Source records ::
####
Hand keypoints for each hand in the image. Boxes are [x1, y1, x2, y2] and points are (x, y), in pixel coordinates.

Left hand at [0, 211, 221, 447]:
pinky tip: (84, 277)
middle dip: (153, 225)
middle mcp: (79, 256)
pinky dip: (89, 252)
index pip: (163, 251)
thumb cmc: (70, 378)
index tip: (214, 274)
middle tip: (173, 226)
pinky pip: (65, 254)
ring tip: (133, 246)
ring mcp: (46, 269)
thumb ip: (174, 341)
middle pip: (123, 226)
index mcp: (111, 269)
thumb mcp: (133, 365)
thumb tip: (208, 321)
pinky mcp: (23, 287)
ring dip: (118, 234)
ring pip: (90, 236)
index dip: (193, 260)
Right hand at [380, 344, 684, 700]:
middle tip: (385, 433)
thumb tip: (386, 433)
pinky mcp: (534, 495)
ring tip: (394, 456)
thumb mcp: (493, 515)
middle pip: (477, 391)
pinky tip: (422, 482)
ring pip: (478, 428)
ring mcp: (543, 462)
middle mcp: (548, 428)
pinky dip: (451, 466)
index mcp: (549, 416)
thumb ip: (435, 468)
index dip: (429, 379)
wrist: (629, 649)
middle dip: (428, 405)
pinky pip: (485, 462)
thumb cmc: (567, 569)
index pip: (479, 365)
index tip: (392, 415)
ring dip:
####
WHAT THE TASK REQUIRES ::
Every record shown above must be echoed exactly.

OUTPUT FOR THIS EXERCISE ::
Hand keypoints for each hand in the image. Boxes are [x1, y1, x2, y2] and points are (x, y), in pixel coordinates.

Left hand at [0, 211, 221, 447]:
pinky tip: (84, 277)
middle dip: (153, 225)
middle mcp: (79, 256)
pinky dip: (89, 252)
index pip: (163, 251)
thumb cmc: (70, 378)
index tip: (214, 274)
middle tip: (173, 226)
pinky pip: (65, 254)
ring tip: (133, 246)
ring mcp: (46, 269)
thumb ip: (174, 341)
middle pip: (123, 226)
index mcp: (111, 269)
thumb mcp: (133, 365)
thumb tip: (208, 321)
pinky mcp: (23, 287)
ring dip: (118, 234)
ring pip: (90, 236)
index dip: (193, 260)
Right hand at [380, 344, 684, 700]:
middle tip: (385, 433)
thumb tip: (386, 433)
pinky mcp: (534, 495)
ring tip: (394, 456)
thumb mcp: (493, 515)
middle pip: (477, 391)
pinky tip: (422, 482)
ring pip: (478, 428)
ring mcp: (543, 462)
middle mcp: (548, 428)
pinky dip: (451, 466)
index mcp: (549, 416)
thumb ip: (435, 468)
index dip: (429, 379)
wrist: (629, 649)
middle dip: (428, 405)
pinky pip: (485, 462)
thumb cmc: (567, 569)
index pip: (479, 365)
index tip: (392, 415)
ring dip:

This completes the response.